*** Opening of Dataset entries ***
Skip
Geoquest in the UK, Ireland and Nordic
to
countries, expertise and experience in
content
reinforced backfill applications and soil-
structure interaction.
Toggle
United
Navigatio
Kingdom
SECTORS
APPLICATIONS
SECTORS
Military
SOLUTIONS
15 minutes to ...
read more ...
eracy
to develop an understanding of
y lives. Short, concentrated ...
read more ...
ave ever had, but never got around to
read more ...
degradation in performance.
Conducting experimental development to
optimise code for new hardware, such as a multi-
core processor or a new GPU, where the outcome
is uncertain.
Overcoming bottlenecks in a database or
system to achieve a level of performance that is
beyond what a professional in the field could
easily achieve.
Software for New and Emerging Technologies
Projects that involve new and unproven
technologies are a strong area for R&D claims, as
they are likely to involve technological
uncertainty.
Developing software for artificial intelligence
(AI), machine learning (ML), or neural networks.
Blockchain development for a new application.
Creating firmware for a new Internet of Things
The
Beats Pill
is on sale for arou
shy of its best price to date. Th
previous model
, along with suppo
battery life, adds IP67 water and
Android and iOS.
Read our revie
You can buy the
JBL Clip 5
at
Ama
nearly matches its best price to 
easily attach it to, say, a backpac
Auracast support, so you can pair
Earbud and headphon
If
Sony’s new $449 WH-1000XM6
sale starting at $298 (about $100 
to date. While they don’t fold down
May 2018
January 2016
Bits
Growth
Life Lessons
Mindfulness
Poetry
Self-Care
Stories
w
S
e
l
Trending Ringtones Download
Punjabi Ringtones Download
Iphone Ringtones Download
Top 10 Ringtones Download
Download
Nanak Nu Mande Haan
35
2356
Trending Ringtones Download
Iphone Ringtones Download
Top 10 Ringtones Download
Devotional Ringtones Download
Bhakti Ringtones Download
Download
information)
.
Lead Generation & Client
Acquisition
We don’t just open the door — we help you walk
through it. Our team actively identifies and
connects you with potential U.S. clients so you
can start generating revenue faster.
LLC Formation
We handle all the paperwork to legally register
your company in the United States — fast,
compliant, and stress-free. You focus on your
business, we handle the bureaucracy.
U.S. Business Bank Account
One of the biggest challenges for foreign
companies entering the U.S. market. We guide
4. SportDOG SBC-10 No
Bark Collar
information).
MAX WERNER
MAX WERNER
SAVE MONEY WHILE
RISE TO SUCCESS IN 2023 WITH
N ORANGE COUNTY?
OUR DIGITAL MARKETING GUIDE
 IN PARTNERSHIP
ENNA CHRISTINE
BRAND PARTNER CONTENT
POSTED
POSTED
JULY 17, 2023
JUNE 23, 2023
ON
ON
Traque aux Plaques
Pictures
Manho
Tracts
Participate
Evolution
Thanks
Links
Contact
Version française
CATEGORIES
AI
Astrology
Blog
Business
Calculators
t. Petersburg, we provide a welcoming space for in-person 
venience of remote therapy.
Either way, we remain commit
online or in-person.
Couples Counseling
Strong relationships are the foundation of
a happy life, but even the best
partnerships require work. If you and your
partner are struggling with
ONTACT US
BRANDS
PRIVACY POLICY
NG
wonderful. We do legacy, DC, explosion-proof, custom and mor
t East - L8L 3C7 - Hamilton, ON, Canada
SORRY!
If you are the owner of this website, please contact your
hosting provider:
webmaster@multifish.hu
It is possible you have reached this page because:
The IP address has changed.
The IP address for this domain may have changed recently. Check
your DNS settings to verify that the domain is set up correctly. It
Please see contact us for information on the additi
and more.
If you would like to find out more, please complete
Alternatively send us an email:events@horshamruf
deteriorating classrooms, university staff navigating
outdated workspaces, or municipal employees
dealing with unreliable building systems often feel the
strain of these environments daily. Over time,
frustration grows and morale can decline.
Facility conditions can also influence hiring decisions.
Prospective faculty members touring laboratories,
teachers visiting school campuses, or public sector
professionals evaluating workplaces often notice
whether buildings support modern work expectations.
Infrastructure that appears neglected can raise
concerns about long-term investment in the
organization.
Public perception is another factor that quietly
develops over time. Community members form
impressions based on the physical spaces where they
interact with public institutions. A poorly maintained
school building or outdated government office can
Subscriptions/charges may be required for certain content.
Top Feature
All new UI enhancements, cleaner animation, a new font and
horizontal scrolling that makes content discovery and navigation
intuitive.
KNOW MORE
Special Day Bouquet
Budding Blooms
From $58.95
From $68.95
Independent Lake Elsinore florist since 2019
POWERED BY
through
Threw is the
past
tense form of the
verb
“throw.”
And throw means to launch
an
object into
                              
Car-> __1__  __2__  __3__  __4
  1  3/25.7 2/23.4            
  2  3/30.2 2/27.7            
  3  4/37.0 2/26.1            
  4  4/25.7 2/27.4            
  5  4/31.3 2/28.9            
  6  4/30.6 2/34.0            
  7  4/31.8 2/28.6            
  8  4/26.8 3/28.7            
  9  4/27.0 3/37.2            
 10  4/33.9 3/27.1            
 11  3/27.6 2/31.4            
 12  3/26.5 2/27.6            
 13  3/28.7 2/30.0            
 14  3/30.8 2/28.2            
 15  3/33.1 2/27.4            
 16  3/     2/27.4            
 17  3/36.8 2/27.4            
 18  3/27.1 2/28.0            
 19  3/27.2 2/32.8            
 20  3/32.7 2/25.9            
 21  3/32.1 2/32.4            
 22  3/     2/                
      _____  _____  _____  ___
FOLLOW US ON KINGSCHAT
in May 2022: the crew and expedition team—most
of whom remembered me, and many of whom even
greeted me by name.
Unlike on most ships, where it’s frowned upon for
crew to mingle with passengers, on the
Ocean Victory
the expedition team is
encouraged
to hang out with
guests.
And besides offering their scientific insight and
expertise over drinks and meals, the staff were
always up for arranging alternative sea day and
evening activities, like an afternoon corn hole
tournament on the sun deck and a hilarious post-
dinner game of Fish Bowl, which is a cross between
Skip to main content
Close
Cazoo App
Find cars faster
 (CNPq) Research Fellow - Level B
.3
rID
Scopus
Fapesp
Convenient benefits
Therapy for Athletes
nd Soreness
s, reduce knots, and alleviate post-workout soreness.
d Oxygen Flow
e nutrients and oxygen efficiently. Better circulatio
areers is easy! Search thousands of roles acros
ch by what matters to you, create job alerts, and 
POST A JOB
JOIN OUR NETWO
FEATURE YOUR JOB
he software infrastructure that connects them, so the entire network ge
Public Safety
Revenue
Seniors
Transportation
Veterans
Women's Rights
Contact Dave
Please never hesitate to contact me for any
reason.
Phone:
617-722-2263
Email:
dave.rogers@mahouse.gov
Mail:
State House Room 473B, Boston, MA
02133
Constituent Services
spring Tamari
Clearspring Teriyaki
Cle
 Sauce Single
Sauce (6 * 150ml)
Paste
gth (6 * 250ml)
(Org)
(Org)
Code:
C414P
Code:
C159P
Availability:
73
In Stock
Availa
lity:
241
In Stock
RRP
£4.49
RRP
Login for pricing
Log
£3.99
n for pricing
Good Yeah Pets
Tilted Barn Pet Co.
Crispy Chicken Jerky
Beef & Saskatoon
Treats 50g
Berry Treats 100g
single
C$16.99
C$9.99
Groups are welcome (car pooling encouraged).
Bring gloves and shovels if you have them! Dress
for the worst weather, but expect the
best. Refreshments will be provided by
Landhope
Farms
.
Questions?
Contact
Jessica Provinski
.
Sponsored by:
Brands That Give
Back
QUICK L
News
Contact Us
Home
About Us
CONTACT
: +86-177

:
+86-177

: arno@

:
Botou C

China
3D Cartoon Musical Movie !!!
*** Close of Dataset entries ***
* Work instructions
The data must be given again in full. Keep every line identical.

* Task answer
Skip
Geoquest in the UK, Ireland and Nordic
to
countries, expertise and experience in
content
reinforced backfill applications and soil-
structure interaction.
Toggle
United
Navigatio
Kingdom
SECTORS
APPLICATIONS
SECTORS
Military
SOLUTIONS
15 minutes to ...
read more ...
eracy
to develop an understanding of
y lives. Short, concentrated ...
read more ...
ave ever had, but never got around to
read more ...
degradation in performance.
Conducting experimental development to
optimise code for new hardware, such as a multi-
core processor or a new GPU, where the outcome
is uncertain.
Overcoming bottlenecks in a database or
system to achieve a level of performance that is
beyond what a professional in the field could
easily achieve.
Software for New and Emerging Technologies
Projects that involve new and unproven
technologies are a strong area for R&D claims, as
they are likely to involve technological
uncertainty.
Developing software for artificial intelligence
(AI), machine learning (ML), or neural networks.
Blockchain development for a new application.
Creating firmware for a new Internet of Things
The
Beats Pill
is on sale for arou
shy of its best price to date. Th
previous model
, along with suppo
battery life, adds IP67 water and
Android and iOS.
Read our revie
You can buy the
JBL Clip 5
at
Ama
nearly matches its best price to 
easily attach it to, say, a backpac
Auracast support, so you can pair
Earbud and headphon
If
Sony’s new $449 WH-1000XM6
sale starting at $298 (about $100 
to date. While they don’t fold down
May 2018
January 2016
Bits
Growth
Life Lessons
Mindfulness
Poetry
Self-Care
Stories
w
S
e
l
Trending Ringtones Download
Punjabi Ringtones Download
Iphone Ringtones Download
Top 10 Ringtones Download
Download
Nanak Nu Mande Haan
35
2356
Trending Ringtones Download
Iphone Ringtones Download
Top 10 Ringtones Download
Devotional Ringtones Download
Bhakti Ringtones Download
Download
information)
.
Lead Generation & Client
Acquisition
We don’t just open the door — we help you walk
through it. Our team actively identifies and
connects you with potential U.S. clients so you
can start generating revenue faster.
LLC Formation
We handle all the paperwork to legally register
your company in the United States — fast,
compliant, and stress-free. You focus on your
business, we handle the bureaucracy.
U.S. Business Bank Account
One of the biggest challenges for foreign
companies entering the U.S. market. We guide
4. SportDOG SBC-10 No
Bark Collar
information).
MAX WERNER
MAX WERNER
SAVE MONEY WHILE
RISE TO SUCCESS IN 2023 WITH
N ORANGE COUNTY?
OUR DIGITAL MARKETING GUIDE
 IN PARTNERSHIP
ENNA CHRISTINE
BRAND PARTNER CONTENT
POSTED
POSTED
JULY 17, 2023
JUNE 23, 2023
ON
ON
Traque aux Plaques
Pictures
Manho
Tracts
Participate
Evolution
Thanks
Links
Contact
Version française
CATEGORIES
AI
Astrology
Blog
Business
Calculators
t. Petersburg, we provide a welcoming space for in-person 
venience of remote therapy.
Either way, we remain commit
online or in-person.
Couples Counseling
Strong relationships are the foundation of
a happy life, but even the best
partnerships require work. If you and your
partner are struggling with
ONTACT US
BRANDS
PRIVACY POLICY
NG
wonderful. We do legacy, DC, explosion-proof, custom and mor
t East - L8L 3C7 - Hamilton, ON, Canada
SORRY!
If you are the owner of this website, please contact your
hosting provider:
webmaster@multifish.hu
It is possible you have reached this page because:
The IP address has changed.
The IP address for this domain may have changed recently. Check
your DNS settings to verify that the domain is set up correctly. It
Please see contact us for information on the additi
and more.
If you would like to find out more, please complete
Alternatively send us an email:events@horshamruf
deteriorating classrooms, university staff navigating
outdated workspaces, or municipal employees
dealing with unreliable building systems often feel the
strain of these environments daily. Over time,
frustration grows and morale can decline.
Facility conditions can also influence hiring decisions.
Prospective faculty members touring laboratories,
teachers visiting school campuses, or public sector
professionals evaluating workplaces often notice
whether buildings support modern work expectations.
Infrastructure that appears neglected can raise
concerns about long-term investment in the
organization.
Public perception is another factor that quietly
develops over time. Community members form
impressions based on the physical spaces where they
interact with public institutions. A poorly maintained
school building or outdated government office can
Subscriptions/charges may be required for certain content.
Top Feature
All new UI enhancements, cleaner animation, a new font and
horizontal scrolling that makes content discovery and navigation
intuitive.
KNOW MORE
Special Day Bouquet
Budding Blooms
From $58.95
From $68.95
Independent Lake Elsinore florist since 2019
POWERED BY
through
Threw is the
past
tense form of the
verb
“throw.”
And throw means to launch
an
object into
                              
Car-> __1__  __2__  __3__  __4
  1  3/25.7 2/23.4            
  2  3/30.2 2/27.7            
  3  4/37.0 2/26.1            
  4  4/25.7 2/27.4            
  5  4/31.3 2/28.9            
  6  4/30.6 2/34.0            
  7  4/31.8 2/28.6            
  8  4/26.8 3/28.7            
  9  4/27.0 3/37.2            
 10  4/33.9 3/27.1            
 11  3/27.6 2/31.4            
 12  3/26.5 2/27.6            
 13  3/28.7 2/30.0            
 14  3/30.8 2/28.2            
 15  3/33.1 2/27.4            
 16  3/     2/27.4            
 17  3/36.8 2/27.4            
 18  3/27.1 2/28.0            
 19  3/27.2 2/32.8            
 20  3/32.7 2/25.9            
 21  3/32.1 2/32.4            
 22  3/     2/                
      _____  _____  _____  ___
FOLLOW US ON KINGSCHAT
in May 2022: the crew and expedition team—most
of whom remembered me, and many of whom even
greeted me by name.
Unlike on most ships, where it’s frowned upon for
crew to mingle with passengers, on the
Ocean Victory
the expedition team is
encouraged
to hang out with
guests.
And besides offering their scientific insight and
expertise over drinks and meals, the staff were
always up for arranging alternative sea day and
evening activities, like an afternoon corn hole
tournament on the sun deck and a hilarious post-
dinner game of Fish Bowl, which is a cross between
Skip to main content
Close
Cazoo App
Find cars faster
 (CNPq) Research Fellow - Level B
.3
rID
Scopus
Fapesp
Convenient benefits
Therapy for Athletes
nd Soreness
s, reduce knots, and alleviate post-workout soreness.
d Oxygen Flow
e nutrients and oxygen efficiently. Better circulatio
areers is easy! Search thousands of roles acros
ch by what matters to you, create job alerts, and 
POST A JOB
JOIN OUR NETWO
FEATURE YOUR JOB
he software infrastructure that connects them, so the entire network ge
Public Safety
Revenue
Seniors
Transportation
Veterans
Women's Rights
Contact Dave
Please never hesitate to contact me for any
reason.
Phone:
617-722-2263
Email:
dave.rogers@mahouse.gov
Mail:
State House Room 473B, Boston, MA
02133
Constituent Services
spring Tamari
Clearspring Teriyaki
Cle
 Sauce Single
Sauce (6 * 150ml)
Paste
gth (6 * 250ml)
(Org)
(Org)
Code:
C414P
Code:
C159P
Availability:
73
In Stock
Availa
lity:
241
In Stock
RRP
£4.49
RRP
Login for pricing
Log
£3.99
n for pricing
Good Yeah Pets
Tilted Barn Pet Co.
Crispy Chicken Jerky
Beef & Saskatoon
Treats 50g
Berry Treats 100g
single
C$16.99
C$9.99
Groups are welcome (car pooling encouraged).
Bring gloves and shovels if you have them! Dress
for the worst weather, but expect the
best. Refreshments will be provided by
Landhope
Farms
.
Questions?
Contact
Jessica Provinski
.
Sponsored by:
Brands That Give
Back
QUICK L
News
Contact Us
Home
About Us
CONTACT
: +86-177

:
+86-177

: arno@

:
Botou C

China
3D Cartoon Musical Movie !!!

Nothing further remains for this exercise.